Three: invest in each other. Fellow female filmmakers, I feel like we need to stop wasting so much energy on a system that does not want us. We need to find our audience and invest in cultivating them. If we can figure out how to make our movies and deliver them to the audiences that want them, that's it. That's the whole game. And whatever they're doing in the middle is going to cease to be quite so important. Audiences, invest in us. Help us make the movies that you want to see. If you can give a female filmmaker 25 dollars in a crowdfunding campaign, great, do that. If you can invest more seriously and help us over that critical million-dollar hurdle, do that. But invest in seeing the other half of the story.
Four: disrupt through business. So now I'm talking to all of the businesspeople and entrepreneurs. This does not happen very often in the world, but right here we have a golden situation in which you can enact significant social change while also making money. Hollywood is a system ripe for disruption. The old models of financing and distribution are crumbling -- please come in and disrupt it. I'll give you an example. Right now, with some incredible women, I am launching the "The 51 Fund." It's a venture capital fund that will finance films written, directed and produced by women in that critical $1-5 million range.
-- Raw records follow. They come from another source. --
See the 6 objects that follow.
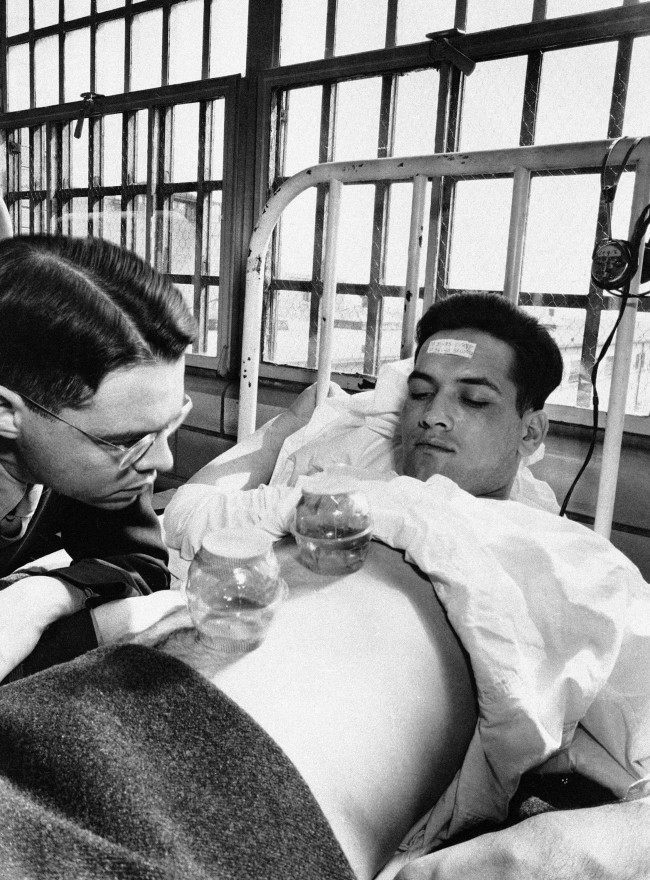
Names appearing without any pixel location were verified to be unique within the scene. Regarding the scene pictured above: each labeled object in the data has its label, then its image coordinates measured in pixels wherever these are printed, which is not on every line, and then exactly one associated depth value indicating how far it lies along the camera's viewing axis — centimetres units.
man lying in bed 77
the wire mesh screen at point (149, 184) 340
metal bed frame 153
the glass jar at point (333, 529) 101
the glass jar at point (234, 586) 83
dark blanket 51
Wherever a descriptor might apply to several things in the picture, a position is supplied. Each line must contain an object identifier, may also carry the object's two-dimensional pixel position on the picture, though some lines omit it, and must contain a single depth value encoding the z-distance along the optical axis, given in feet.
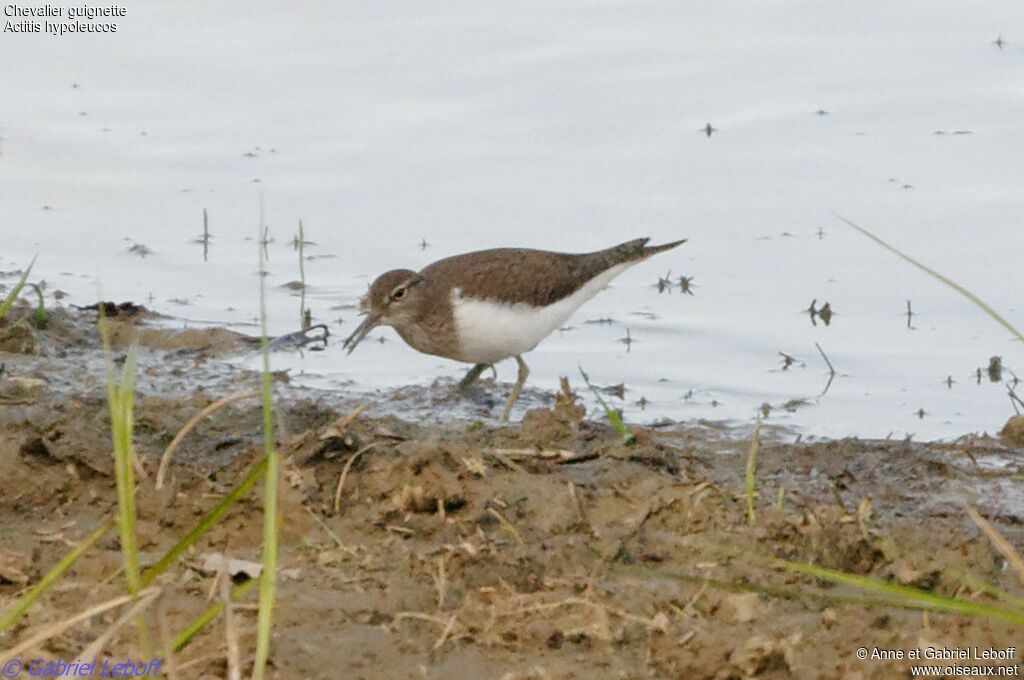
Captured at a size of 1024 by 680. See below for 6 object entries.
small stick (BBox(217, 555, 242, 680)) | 21.91
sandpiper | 53.83
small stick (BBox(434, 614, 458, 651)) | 27.27
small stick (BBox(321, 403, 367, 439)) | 35.06
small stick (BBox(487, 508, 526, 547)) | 31.70
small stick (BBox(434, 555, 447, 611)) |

We will give a significant number of female filmmakers the chance to make their movies and we will deliver them to the audiences who want them. Good for equality, good for business. But that's only one example, we need more. There is room for so many more. So I say to you: Hollywood is leaving money on the table. Come pick it up.
(Applause)
Now, all of this may seem like a lot, but it is actually so doable. Entrenched systems don't change because you ask the people in charge, they change because all of the people who don't have what they want rise up and make that change happen. And don't you want to? I want to see what the other 51 percent of the population has to say. I want to watch movies that teach me about people who are different than I am. I want to see women's bodies on film that aren't perfect. I want to give our little boys the chance to empathize with female characters so that they can become more whole men. And I definitely want to give a little girl who may not have a real-life role model the chance to watch movies and see women doing everything she dreams of achieving.
This is not about making one industry better. This is about making a better world. Will you help? The time for waiting is over. The time for the revolution is now.